# 1974 Raleigh Professional



## pakamac (Sep 22, 2018)

Just nearly completed restoration of a 1974 Raleigh Professional I scored in an estate sale, All Nuovo Record parts date correct.  Mavic clinchers need replacing with Super Champion arc en ciel tubular rims. The bike rides beautifully and attracts many admirers.
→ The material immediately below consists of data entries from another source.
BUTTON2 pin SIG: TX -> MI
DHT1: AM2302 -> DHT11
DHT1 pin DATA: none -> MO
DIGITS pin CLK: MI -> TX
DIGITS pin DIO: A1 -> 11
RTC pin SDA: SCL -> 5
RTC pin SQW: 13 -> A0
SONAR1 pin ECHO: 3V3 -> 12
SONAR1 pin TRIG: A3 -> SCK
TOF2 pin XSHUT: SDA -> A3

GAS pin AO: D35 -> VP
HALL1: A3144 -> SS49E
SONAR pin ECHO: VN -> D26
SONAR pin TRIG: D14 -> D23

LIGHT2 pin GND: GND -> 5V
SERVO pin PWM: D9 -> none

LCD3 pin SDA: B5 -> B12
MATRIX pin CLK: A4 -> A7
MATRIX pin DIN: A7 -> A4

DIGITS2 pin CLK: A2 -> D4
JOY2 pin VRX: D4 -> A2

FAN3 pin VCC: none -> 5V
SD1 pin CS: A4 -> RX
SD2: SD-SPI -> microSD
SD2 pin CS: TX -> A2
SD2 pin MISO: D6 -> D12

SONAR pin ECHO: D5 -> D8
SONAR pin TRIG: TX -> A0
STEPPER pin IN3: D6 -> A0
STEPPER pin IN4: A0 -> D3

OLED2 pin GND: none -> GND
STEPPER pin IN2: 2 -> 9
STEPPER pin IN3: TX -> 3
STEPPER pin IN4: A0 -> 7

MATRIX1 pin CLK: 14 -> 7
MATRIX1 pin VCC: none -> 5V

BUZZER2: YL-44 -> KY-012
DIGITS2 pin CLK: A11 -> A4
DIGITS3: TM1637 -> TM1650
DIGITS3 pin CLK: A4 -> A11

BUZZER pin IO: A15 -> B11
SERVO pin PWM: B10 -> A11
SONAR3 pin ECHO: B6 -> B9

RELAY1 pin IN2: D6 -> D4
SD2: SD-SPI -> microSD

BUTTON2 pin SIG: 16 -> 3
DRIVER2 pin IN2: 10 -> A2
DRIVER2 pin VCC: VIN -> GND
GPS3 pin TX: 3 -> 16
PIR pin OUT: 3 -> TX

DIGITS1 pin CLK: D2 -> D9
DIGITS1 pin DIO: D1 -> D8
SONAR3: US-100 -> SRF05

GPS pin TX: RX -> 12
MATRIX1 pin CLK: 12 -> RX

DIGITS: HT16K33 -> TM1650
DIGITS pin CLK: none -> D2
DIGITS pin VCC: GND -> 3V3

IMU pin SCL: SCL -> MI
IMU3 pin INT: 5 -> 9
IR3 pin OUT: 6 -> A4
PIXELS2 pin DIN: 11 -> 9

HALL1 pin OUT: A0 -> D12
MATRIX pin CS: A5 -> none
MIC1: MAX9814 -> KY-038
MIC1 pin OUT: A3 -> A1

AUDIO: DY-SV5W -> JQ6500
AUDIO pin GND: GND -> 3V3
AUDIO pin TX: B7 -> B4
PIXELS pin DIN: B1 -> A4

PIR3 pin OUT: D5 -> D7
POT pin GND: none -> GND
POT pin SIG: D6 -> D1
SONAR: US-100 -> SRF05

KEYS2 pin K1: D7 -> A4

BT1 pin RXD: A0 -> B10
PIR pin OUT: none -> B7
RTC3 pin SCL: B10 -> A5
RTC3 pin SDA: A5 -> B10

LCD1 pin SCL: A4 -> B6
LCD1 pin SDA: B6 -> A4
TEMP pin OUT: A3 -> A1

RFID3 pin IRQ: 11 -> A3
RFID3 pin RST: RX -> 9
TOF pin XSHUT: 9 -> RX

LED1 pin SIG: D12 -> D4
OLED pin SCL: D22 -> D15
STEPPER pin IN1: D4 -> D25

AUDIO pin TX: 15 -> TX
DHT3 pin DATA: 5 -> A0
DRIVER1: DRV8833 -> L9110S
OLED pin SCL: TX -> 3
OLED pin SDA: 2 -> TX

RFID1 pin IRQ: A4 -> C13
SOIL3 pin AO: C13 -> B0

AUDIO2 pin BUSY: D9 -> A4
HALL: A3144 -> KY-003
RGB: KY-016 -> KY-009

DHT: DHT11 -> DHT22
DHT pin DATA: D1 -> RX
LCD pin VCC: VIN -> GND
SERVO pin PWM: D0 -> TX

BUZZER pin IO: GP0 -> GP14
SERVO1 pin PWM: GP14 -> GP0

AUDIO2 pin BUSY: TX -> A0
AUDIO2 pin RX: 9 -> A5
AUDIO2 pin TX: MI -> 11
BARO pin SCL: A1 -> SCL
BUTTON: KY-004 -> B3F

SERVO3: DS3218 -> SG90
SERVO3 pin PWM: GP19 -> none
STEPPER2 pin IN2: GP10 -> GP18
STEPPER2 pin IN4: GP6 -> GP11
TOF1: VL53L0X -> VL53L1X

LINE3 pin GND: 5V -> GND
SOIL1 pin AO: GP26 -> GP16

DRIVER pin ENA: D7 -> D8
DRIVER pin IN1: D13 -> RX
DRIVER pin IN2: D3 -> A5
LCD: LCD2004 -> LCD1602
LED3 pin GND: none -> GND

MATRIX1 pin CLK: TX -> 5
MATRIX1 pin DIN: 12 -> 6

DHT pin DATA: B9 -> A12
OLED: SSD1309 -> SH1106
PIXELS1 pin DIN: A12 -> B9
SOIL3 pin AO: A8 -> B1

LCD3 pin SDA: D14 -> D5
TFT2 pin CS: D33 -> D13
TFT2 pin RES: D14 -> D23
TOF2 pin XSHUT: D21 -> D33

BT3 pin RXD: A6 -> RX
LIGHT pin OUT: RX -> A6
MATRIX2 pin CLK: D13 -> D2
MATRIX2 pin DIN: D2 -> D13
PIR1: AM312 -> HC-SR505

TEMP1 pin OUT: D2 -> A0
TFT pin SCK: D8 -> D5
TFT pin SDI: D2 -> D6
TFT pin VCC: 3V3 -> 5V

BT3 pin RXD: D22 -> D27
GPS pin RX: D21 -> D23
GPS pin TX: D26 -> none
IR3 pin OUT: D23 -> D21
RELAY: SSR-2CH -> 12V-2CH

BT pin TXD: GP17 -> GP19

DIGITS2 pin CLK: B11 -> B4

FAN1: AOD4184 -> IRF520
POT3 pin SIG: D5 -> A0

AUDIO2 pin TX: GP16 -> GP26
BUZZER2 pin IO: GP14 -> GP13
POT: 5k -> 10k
Unfortunately I can't go as fast on it as I did on my similar 1973 Carlton Professional in days of yore!


----------



## Eric Amlie (Sep 23, 2018)

Beautiful bike!
I've been looking for one for years, but unfortunately, they seem to be beyond my budget.
No need to go fast...just need to enjoy the ride.


----------



## harpon (Sep 24, 2018)

I remember when those 3 T stems were really "the thing" before Cinelli.  Amazing that it still has the Italian stripes.  Really nice bike!


----------



## bulldog1935 (Sep 27, 2018)

excellent find


----------



## anders1 (Nov 28, 2018)

Very nice!!


----------



## Tillerman77 (Dec 29, 2018)

Beautiful bike! In 1973, I started my decades long career in the bike industry as a teenager working at a retail shop that sold Raleigh. The Professional and International were my 2 favorites at that time.


----------



## bikerbluz (Dec 29, 2018)

Beautiful machine.


----------